On Film: Cría cuervos

Cría cuervos
1976 – Spain
Carlos Saura, writer & director

I’m going to be upfront and say that I didn’t enjoy watching Cría cuervos. Note the deliberate choice of verb there—I do not mean to say I think Cría cuervos is a bad film, on the contrary, I think it quite a good one, especially the more I think about it; it is just not a film that I take delight in.

My dissatisfaction in part I think is a measure of Saura’s success: he seeks to represent the tense family dynamics of a trio of sisters—most prominent the rebellious Ana, their aunt, and grandmother, largely confined behind the walls of their home and to strict societal expectations. The movie takes on a claustrophobic feel—everyone is trapped, there is no escape but death. It is bleak. There seems little hope. And so I couldn’t “enjoy” it, at least not in the traditional sense.

I will admit, I have almost no context for this film. I am almost completely unfamiliar with the history of 1970s Spain or with the cinema (European or otherwise) of the era. According to the accompanying DVD essay, Cría cuervos was filmed during the last days of the Franco regime. Did Saura mean for the sisters trapped by loss and rules to represent the Spanish people? Or is this a simple study of the relationships between family members made unhappy by circumstances beyond their control? Just as with literature, I suspect that good film has multiple layers and meaning that can be read depending on the viewer.

I watched Cría cuervos as part of the watchalong for Spanish Language Literature Month, hosted by Stu and Richard. Richard links to other opinions HERE.

7 thoughts on “On Film: Cría cuervos

  1. Amanda, thanks so much for watching this for the event! It’s a longtime fave of mine, and I think I understand some of the reasons it made you feel conflicted about the good vs. enjoyment factor. In terms of the claustrophobia of the movie and the lack of an escape other than death for the characters, I think it’s worth noting two things: 1) The return of the girls to school at the end of the movie, while ambiguous in many ways, does show them happy to be with other kids their own age. There’s at least the possibility of hope for them in this, although other readings (inc. one I fancy) are also possible. 2) The adult Ana gives her “interviews” to the camera 20 years after the childhood portrayed in the rest of the movie. We don’t know what happened to her in the meantime, but she seems to have survived–and one would hope–adapted after all the childhood trauma. There’s a lot of more or less subtle anti-Franco sentiment in the film, but I don’t want to clog up your inbox with a book-length comment (as much as I love the film). One of the anti-Franco critiques has to do with the role of women in the Spanish society of the time, though. Cheers!

    1. Book length comments are perfectly fine, Richard, never worry about that!

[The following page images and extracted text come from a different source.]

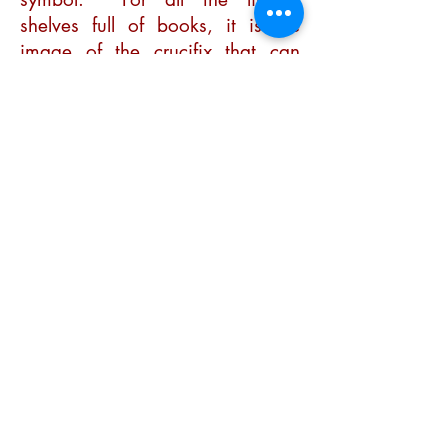
shelves full of books, it is the
image of the crucifix that can
speak most fully to anyone,
young or old, intellectual
or uneducated, of the profound
truth of God’s love.
It is on the Cross that the
message of the Gospel is
crystallised.
At the beginning of February we
keep the feast of Candlemass,
the end of the 40 days of
Christmas (the story of the
Incarnation), when we remember
Mary and Joseph taking the child
Jesus to the Temple to offer what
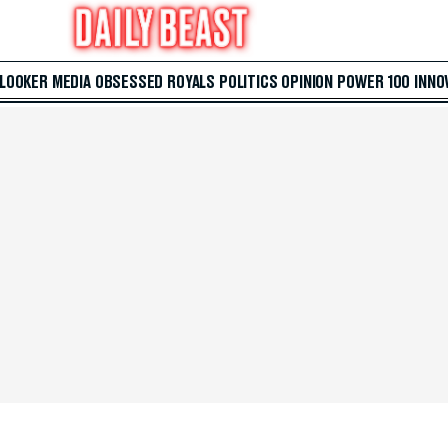
 LOOKER
MEDIA
OBSESSED
ROYALS
POLITICS
OPINION
POWER 100
INNO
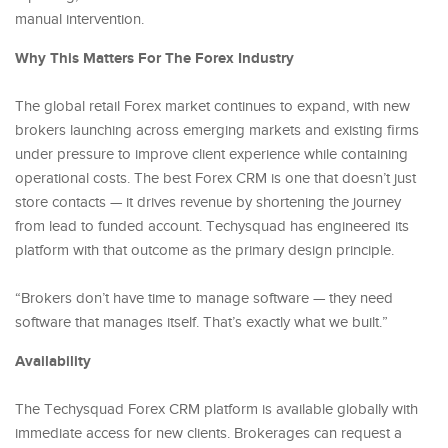
manual intervention.
Why This Matters For The Forex Industry
The global retail Forex market continues to expand, with new
brokers launching across emerging markets and existing firms
under pressure to improve client experience while containing
operational costs. The best Forex CRM is one that doesn’t just
store contacts — it drives revenue by shortening the journey
from lead to funded account. Techysquad has engineered its
platform with that outcome as the primary design principle.
“Brokers don’t have time to manage software — they need
software that manages itself. That’s exactly what we built.”
Availability
The Techysquad Forex CRM platform is available globally with
immediate access for new clients. Brokerages can request a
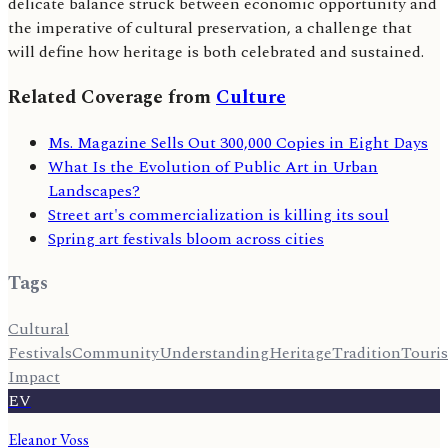
delicate balance struck between economic opportunity and
the imperative of cultural preservation, a challenge that
will define how heritage is both celebrated and sustained.
Related Coverage from
Culture
Ms. Magazine Sells Out 300,000 Copies in Eight Days
What Is the Evolution of Public Art in Urban
Landscapes?
Street art's commercialization is killing its soul
Spring art festivals bloom across cities
Tags
Cultural
Festivals
Community
Understanding
Heritage
Tradition
Touri
Impact
EV
Eleanor Voss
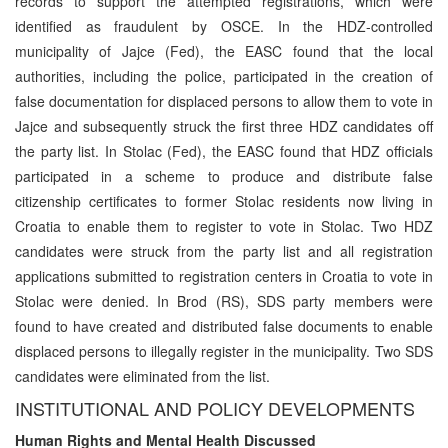
records to support the attempted registrations, which were
identified as fraudulent by OSCE. In the HDZ-controlled
municipality of Jajce (Fed), the EASC found that the local
authorities, including the police, participated in the creation of
false documentation for displaced persons to allow them to vote in
Jajce and subsequently struck the first three HDZ candidates off
the party list. In Stolac (Fed), the EASC found that HDZ officials
participated in a scheme to produce and distribute false
citizenship certificates to former Stolac residents now living in
Croatia to enable them to register to vote in Stolac. Two HDZ
candidates were struck from the party list and all registration
applications submitted to registration centers in Croatia to vote in
Stolac were denied. In Brod (RS), SDS party members were
found to have created and distributed false documents to enable
displaced persons to illegally register in the municipality. Two SDS
candidates were eliminated from the list.
INSTITUTIONAL AND POLICY DEVELOPMENTS
Human Rights and Mental Health Discussed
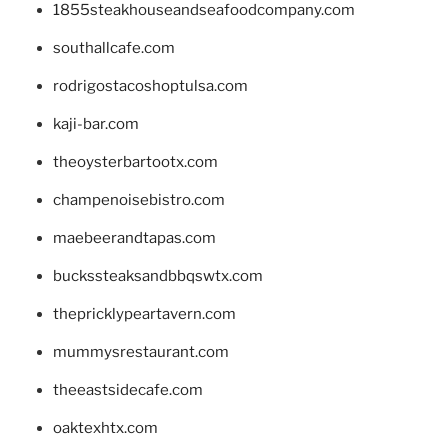
1855steakhouseandseafoodcompany.com
southallcafe.com
rodrigostacoshoptulsa.com
kaji-bar.com
theoysterbartootx.com
champenoisebistro.com
maebeerandtapas.com
buckssteaksandbbqswtx.com
thepricklypeartavern.com
mummysrestaurant.com
theeastsidecafe.com
oaktexhtx.com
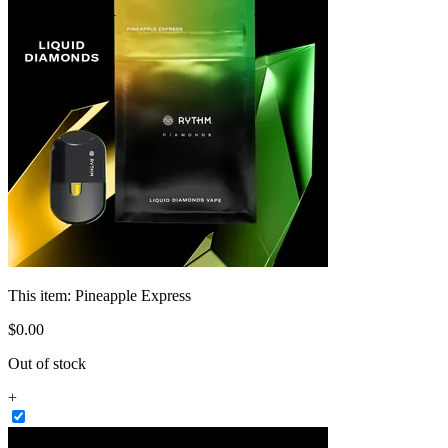
This item:
Pineapple Express
$
0
.
00
Out of stock
+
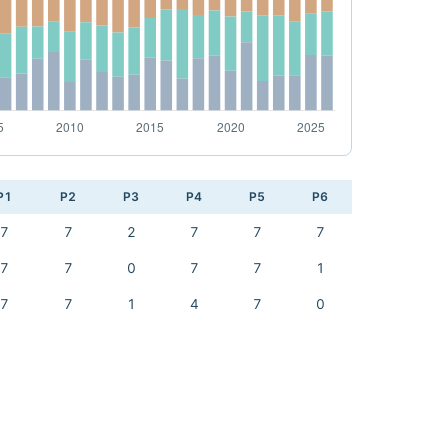
P1
P2
P3
P4
P5
P6
7
7
2
7
7
7
7
7
0
7
7
1
7
7
1
4
7
0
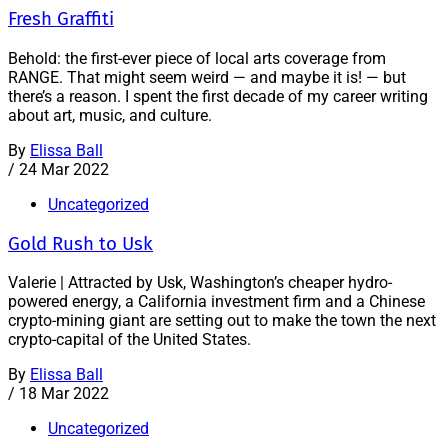
Fresh Graffiti
Behold: the first-ever piece of local arts coverage from
RANGE. That might seem weird — and maybe it is! — but
there’s a reason. I spent the first decade of my career writing
about art, music, and culture.
By
Elissa Ball
/
24 Mar 2022
Uncategorized
Gold Rush to Usk
Valerie | Attracted by Usk, Washington’s cheaper hydro-
powered energy, a California investment firm and a Chinese
crypto-mining giant are setting out to make the town the next
crypto-capital of the United States.
By
Elissa Ball
/
18 Mar 2022
Uncategorized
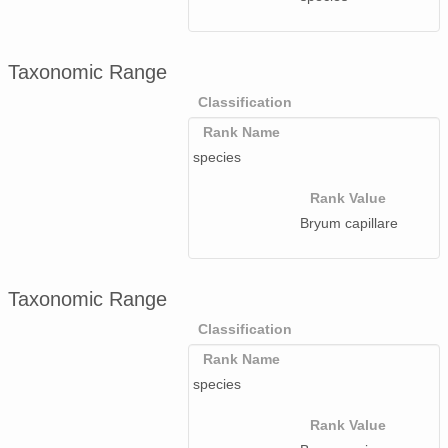
Taxonomic Range
Classification
Rank Name
species
Rank Value
Bryum capillare
Taxonomic Range
Classification
Rank Name
species
Rank Value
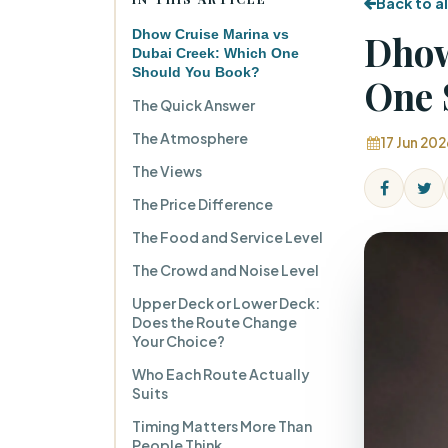
Back to al
Dhow Cruise Marina vs
Dhow
Dubai Creek: Which One
Should You Book?
One 
The Quick Answer
The Atmosphere
17 Jun 202
The Views
The Price Difference
The Food and Service Level
The Crowd and Noise Level
Upper Deck or Lower Deck:
Does the Route Change
Your Choice?
Who Each Route Actually
Suits
Timing Matters More Than
People Think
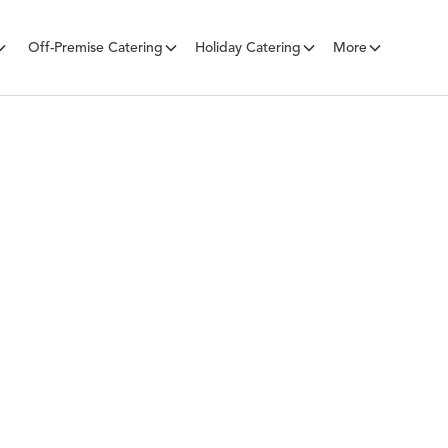
Off-Premise Catering
Holiday Catering
More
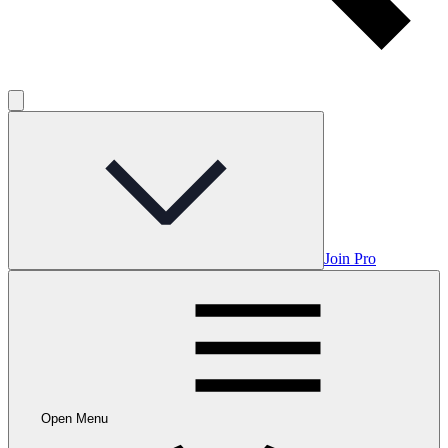
Join Pro
Open Menu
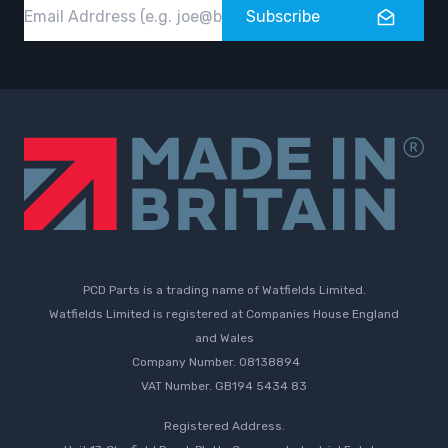
Email
Subscribe
PCD Parts is a trading name of Watfields Limited.
Watfields Limited is registered at Companies House England
and Wales
Company Number. 08138894
VAT Number. GB194 5434 83
Registered Address.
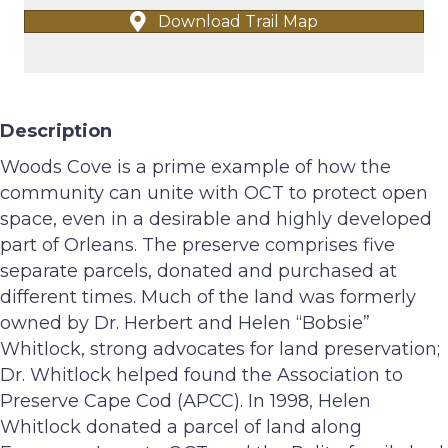
Download Trail Map
Description
Woods Cove is a prime example of how the
community can unite with OCT to protect open
space, even in a desirable and highly developed
part of Orleans. The preserve comprises five
separate parcels, donated and purchased at
different times. Much of the land was formerly
owned by Dr. Herbert and Helen “Bobsie”
Whitlock, strong advocates for land preservation;
Dr. Whitlock helped found the Association to
Preserve Cape Cod (APCC). In 1998, Helen
Whitlock donated a parcel of land along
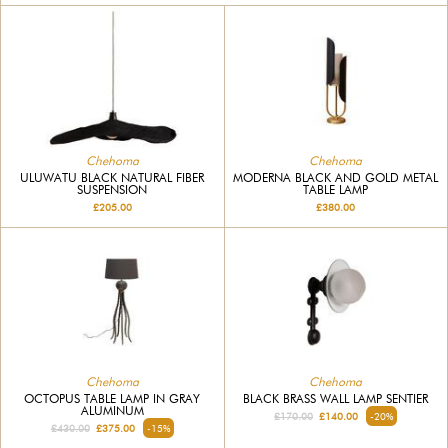
Chehoma
Chehoma
ULUWATU BLACK NATURAL FIBER
MODERNA BLACK AND GOLD METAL
SUSPENSION
TABLE LAMP
£205.00
£380.00
Chehoma
Chehoma
OCTOPUS TABLE LAMP IN GRAY
BLACK BRASS WALL LAMP SENTIER
ALUMINUM
£170.00
£140.00
-20%
£430.00
£375.00
-15%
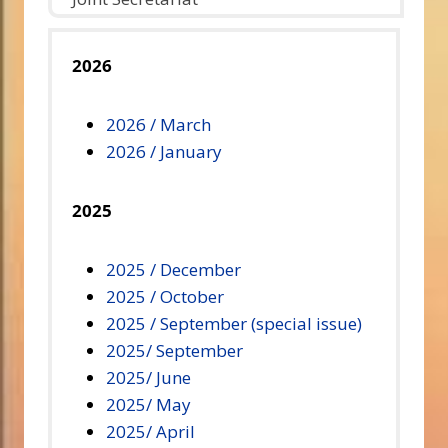
2026
2026 / March
2026 / January
2025
2025 / December
2025 / October
2025 / September (special issue)
2025/ September
2025/ June
2025/ May
2025/ April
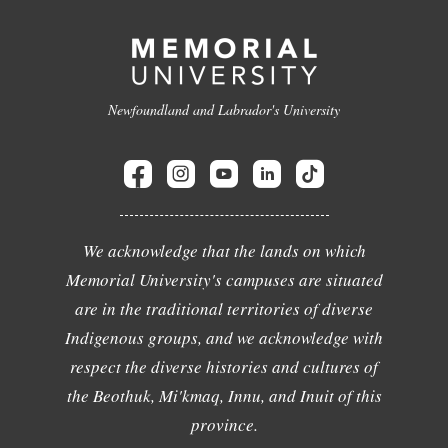
Newfoundland and Labrador's University
We acknowledge that the lands on which
Memorial University's campuses are situated
are in the traditional territories of diverse
Indigenous groups, and we acknowledge with
respect the diverse histories and cultures of
the Beothuk, Mi'kmaq, Innu, and Inuit of this
province.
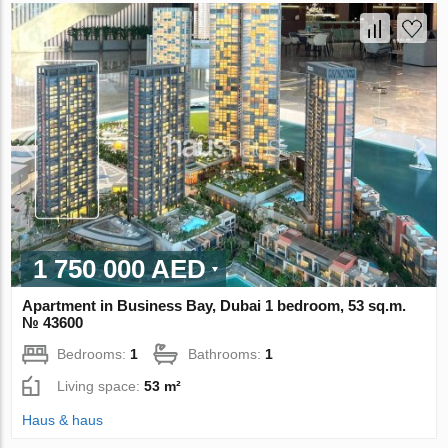
1 750 000 AED
Apartment in Business Bay, Dubai 1 bedroom, 53 sq.m.
№ 43600
Bedrooms:
1
Bathrooms:
1
Living space:
53 m²
Haus & haus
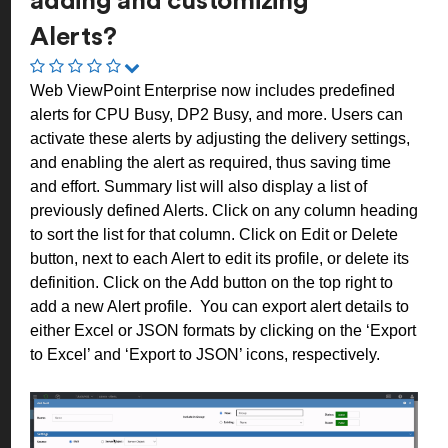
adding and customizing
Alerts?
Web ViewPoint Enterprise now includes predefined
alerts for CPU Busy, DP2 Busy, and more. Users can
activate these alerts by adjusting the delivery settings,
and enabling the alert as required, thus saving time
and effort. Summary list will also display a list of
previously defined Alerts. Click on any column heading
to sort the list for that column. Click on Edit or Delete
button, next to each Alert to edit its profile, or delete its
definition. C
lick on the Add button on the top right to
add a new Alert profile.
You can export alert details to
either Excel or JSON formats by clicking on the ‘Export
to Excel’ and ‘Export to JSON’ icons, respectively.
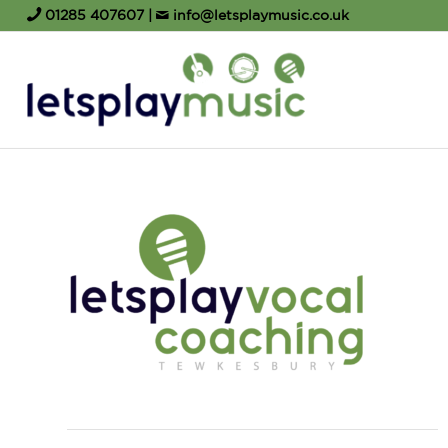
01285 407607
|
info@letsplaymusic.co.uk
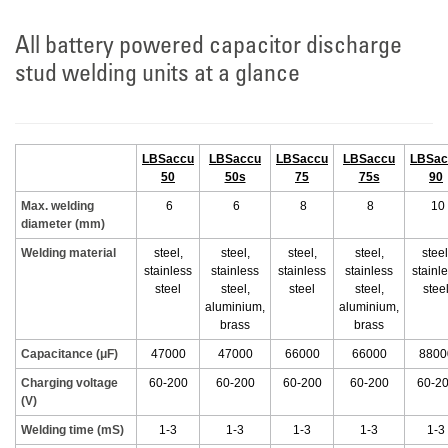
All battery powered capacitor discharge
stud welding units at a glance
LBSaccu
LBSaccu
LBSaccu
LBSaccu
LBSac
50
50s
75
75s
90
Max. welding
6
6
8
8
10
diameter (mm)
Welding material
steel,
steel,
steel,
steel,
steel
stainless
stainless
stainless
stainless
stainl
steel
steel,
steel
steel,
stee
aluminium,
aluminium,
brass
brass
Capacitance (μF)
47000
47000
66000
66000
8800
Charging voltage
60-200
60-200
60-200
60-200
60-2
(V)
Welding time (mS)
1-3
1-3
1-3
1-3
1-3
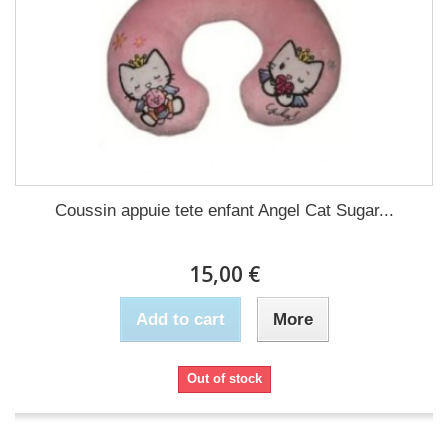
Coussin appuie tete enfant Angel Cat Sugar...
15,00 €
Add to cart
More
Out of stock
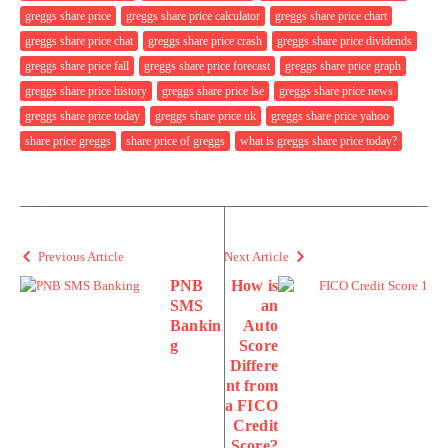
greggs share price
greggs share price calculator
greggs share price chart
greggs share price chat
greggs share price crash
greggs share price dividends
greggs share price fall
greggs share price forecast
greggs share price graph
greggs share price history
greggs share price lse
greggs share price news
greggs share price today
greggs share price uk
greggs share price yahoo
share price greggs
share price of greggs
what is greggs share price today?
Previous Article
Next Article
PNB
How is
SMS
an
Bankin
Auto
g
Score
Differe
nt from
a FICO
Credit
Score?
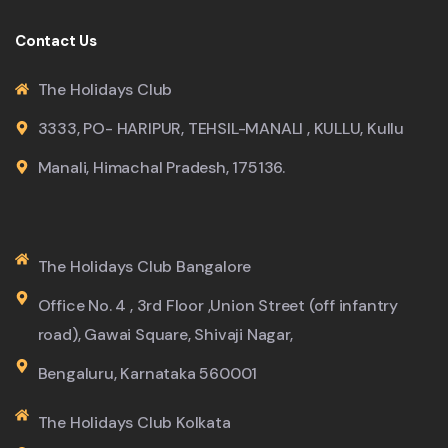
Contact Us
The Holidays Club
3333, PO- HARIPUR, TEHSIL-MANALI , KULLU, Kullu
Manali, Himachal Pradesh, 175136.
The Holidays Club Bangalore
Office No. 4 , 3rd Floor ,Union Street (off infantry
road), Gawai Square, Shivaji Nagar,
Bengaluru, Karnataka 560001
The Holidays Club Kolkata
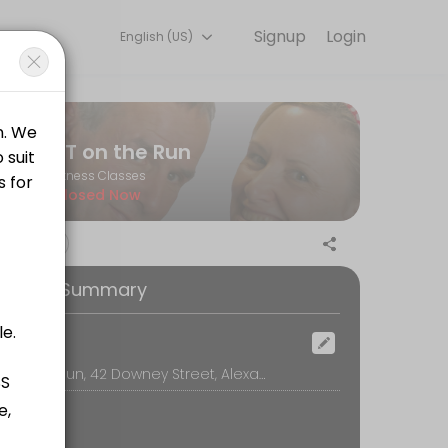
Signup
Login
English (US)
ining with experienced coaches.
PT on the Run
Fitness Classes
Closed Now
ooking Summary
nd Tourist Information. <br><br> Open to all levels of fitness.<br><b
ocation
PT on the Run, 42 Downey Street, Alexandra
al gloves to add a bit of weight to the workout. It&#039;s fun, fast p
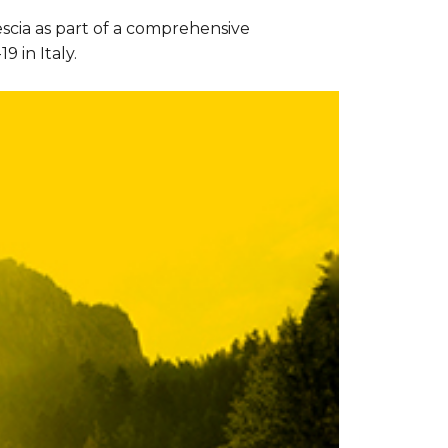
escia as part of a comprehensive
 in Italy.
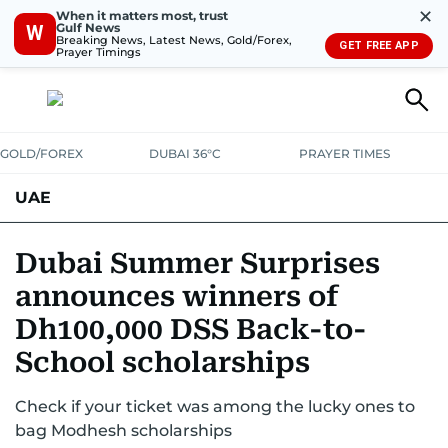
✕
When it matters most, trust
Gulf News
W
Breaking News, Latest News, Gold/Forex,
GET FREE APP
Prayer Timings
GOLD/FOREX
DUBAI 36°C
PRAYER TIMES
UAE
ASK GULF NEWS
PEOPLE
GOVERNMENT
Dubai Summer Surprises
announces winners of
UNITED IN STRENGTH
EDUCATION
COURT & CRIME
HEALTH
Dh100,000 DSS Back-to-
EMERGENCIES
ENVIRONMENT
TRANSPORT
WEATHER
School scholarships
Check if your ticket was among the lucky ones to
bag Modhesh scholarships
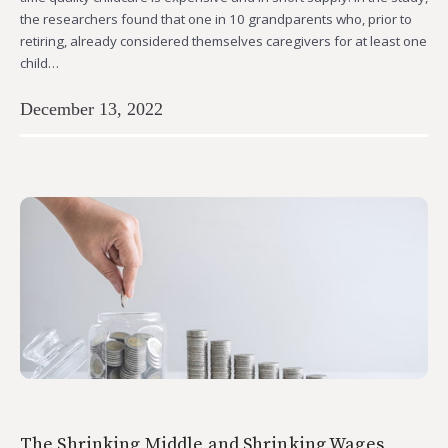
the researchers found that one in 10 grandparents who, prior to
retiring, already considered themselves caregivers for at least one
child…
December 13, 2022
The Shrinking Middle and Shrinking Wages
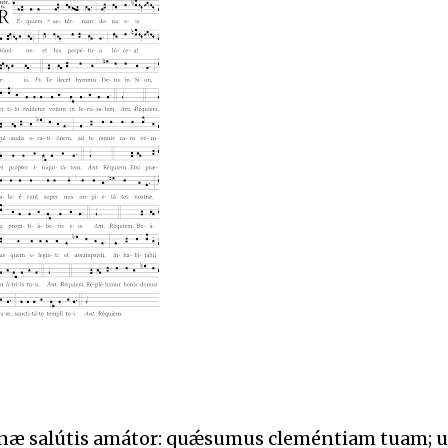
ánæ salútis amátor: quǽsumus cleméntiam tuam; u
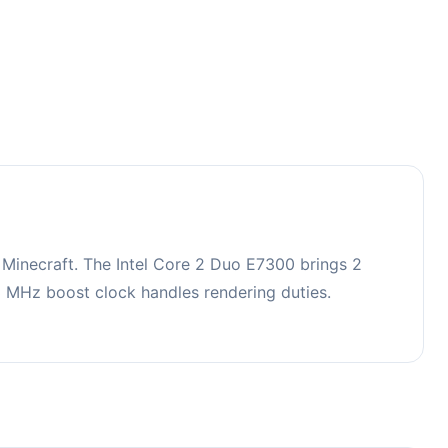
Minecraft. The Intel Core 2 Duo E7300 brings 2
MHz boost clock handles rendering duties.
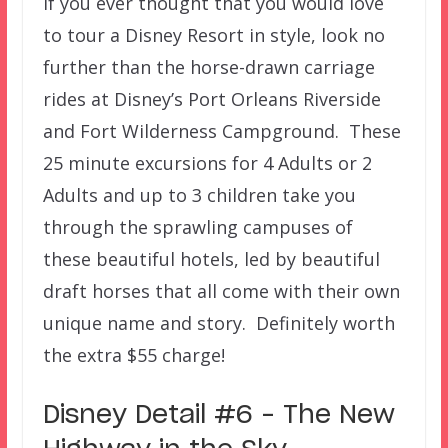
If you ever thought that you would love
to tour a Disney Resort in style, look no
further than the horse-drawn carriage
rides at Disney’s Port Orleans Riverside
and Fort Wilderness Campground. These
25 minute excursions for 4 Adults or 2
Adults and up to 3 children take you
through the sprawling campuses of
these beautiful hotels, led by beautiful
draft horses that all come with their own
unique name and story. Definitely worth
the extra $55 charge!
Disney Detail #6 – The New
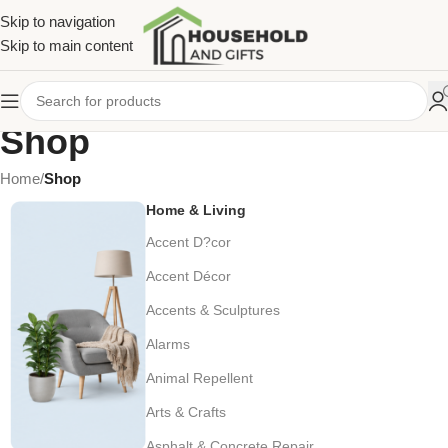
Skip to navigation
Skip to main content
Shop
Home
/
Shop
Home & Living
Accent D?cor
Accent Décor
Accents & Sculptures
Alarms
Animal Repellent
Arts & Crafts
Asphalt & Concrete Repair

      I can’t completely clarify why I felt the ending was not representative of a sort of escape or return to happiness, but I think it had to do with the knowledge that at the end of the day everyone returns home. Interestingly, I didn’t have the same response to Les quatre cent coups when I watched it several months back, even though I don’t think there’s any more solid reason to say that Antoine has finally escaped than that Ana hasn’t in Cría cuervos. (Still need to post on that…)

      Also, I feel like I need to clarify that I don’t regret watching the film. Just as with the books we read, sometimes it’s good to work a little bit. (Now, if you’d promised a rip-roaring comedy, I might be a little put out!) Thanks for hosting the watchalong!

  2. I haven’t watched Cría Cuervos, but any serious film from the 1970’s Spain is very likely to be very critical of the Franco regime. Not only was it oppresive with center and left wing people, but with women too, confiding them to their duties as housewives and mothers.

    I am not a fan of Spanish movies either, but lately there had been some great productions. If you would like to learn more about women during Franco’s times, the movie “13 Rosas” and book and movie “La Voz Dormida” have been very successful during the last five years. I particularly hate the period due to the repression my family endured, but those who have seen/read them, instantly fell in love with them.

    1. After watching the film, I read a little on the background of it, and I did read about the oppression of women during the Franco regime. The extent of it was a bit surprising to me, in terms of how long it lasted. Thanks for the recommendations!

      1. You’re welcome! I also have some family stories (even my mom’s) so you can ask anything if you feel like it 😉 There is also a huge artistic anti-Franco production from the 1970’s, music and poetry playing a key role.